A veces, daba la impresión de que, más que un diálogo, lo que ocurría en el escenario eran dos monólogos sobre Romero de Torres. En lo que concierne a la guitarra, todo era mucho más fácil de vincular al pintor. En lo orquestal, sin embargo, los ecos cinematográficos de John Williams, Bernard Herrmann o Lalo Schiffrin, referentes más anglosajones que patrios, evocaban más a la vida del pintor -que fue fascinante en su buen vivir- que a su obra, teñida de una oscuridad y un sabor terruño que, probablemente y prestos a entrar en lo cinematográfico, pedían más un tono a lo Morricone.

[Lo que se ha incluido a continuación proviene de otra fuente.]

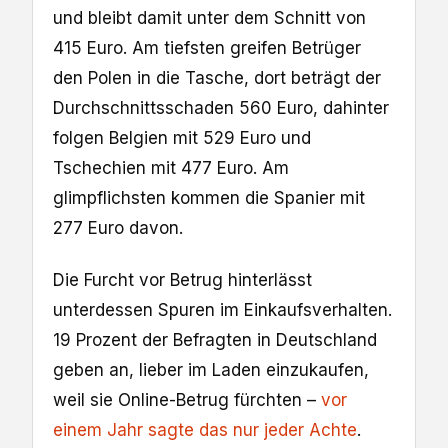
und bleibt damit unter dem Schnitt von
415 Euro. Am tiefsten greifen Betrüger
den Polen in die Tasche, dort beträgt der
Durchschnittsschaden 560 Euro, dahinter
folgen Belgien mit 529 Euro und
Tschechien mit 477 Euro. Am
glimpflichsten kommen die Spanier mit
277 Euro davon.
Die Furcht vor Betrug hinterlässt
unterdessen Spuren im Einkaufsverhalten.
19 Prozent der Befragten in Deutschland
geben an, lieber im Laden einzukaufen,
weil sie Online-Betrug fürchten –
vor
einem Jahr sagte das nur jeder Achte
.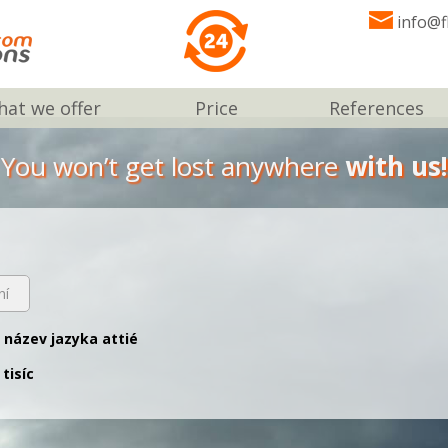
info@f
at we offer
Price
References
You won’t get lost anywhere
with us!
ní
ý název jazyka attié
 tisíc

Además, hasta dos veces el sonido ha ido contra la partitura: dos acoples demasiado largos de micrófonos han solapado, por un lado, la intervención de Javier Ruibal -a quien no se le ha oído apenas-, y la farruca del propio Rodríguez, ya en el tramo final. Más suerte ha tenido José Valencia, en uno de los momentos de la noche, cuando, desde uno de los balcones del teatro, ha cantado la Toná del cante jondo, con una claridad sonora de la que tampoco gozó Randy López en su número, en el que su cante rockero andaluz se perdía a veces debajo de los arreglos de big band. La otra artista invitada, Lucía Ruibal, protagonizó otro bello instante con su número de baile, que culminó con la bailaora imitando a la protagonista del cuadro Alegrías, y con el propio Michael Thomas aplaudiéndola.
Aunque lo verdaderamente emocionante de la noche se ha dado cuando la orquesta y el guitarrista iban en sintonía: La ribera y La mirada de Julio Romero de Torres son dos de las canciones más brillantes que ha compuesto José Antonio Rodríguez en su ya larga carrera, dos piezas en las que uno rastrea el influjo compositivo de su maestro Manolo Sanlúcar, pero en las que también se puede remontar por su propia vida, advirtiendo el peso que ha tenido su etapa reciente en Estados Unidos.
Es allí, donde ha entrado en contacto directo y habitual con músicos de jazz, de donde Rodríguez ha extraído savia nueva para su propio enfoque, que ha volcado en esta compleja empresa que es La mirada de Romero de Torres, un estreno absoluto que ha terminado levantando al Gran Teatro en una de las ovaciones más largas que este periodista ha visto en sus años de cronista del Festival de la Guitarra.
Eso sí, la diferencia entre un pintor y un músico está en que el pintor no tiene que volver a pintar su obra en directo una vez que ya está terminada. Rodríguez, sin embargo, tiene ahora por delante lo más bonito: volver a tocar esta partitura otras veces, purgarla de los defectos, añadirle más virtudes, rehacerla cada noche en que la suba al escenario.
Con un poco de suerte, esta obra se convertirá en un disco. Como ocurrió con El guitarrista azul. Y solo entonces, se podrá apreciar de forma repetida su ambición a la hora de enfocar su mirada sobre otra mirada: La mirada de Romero de Torres.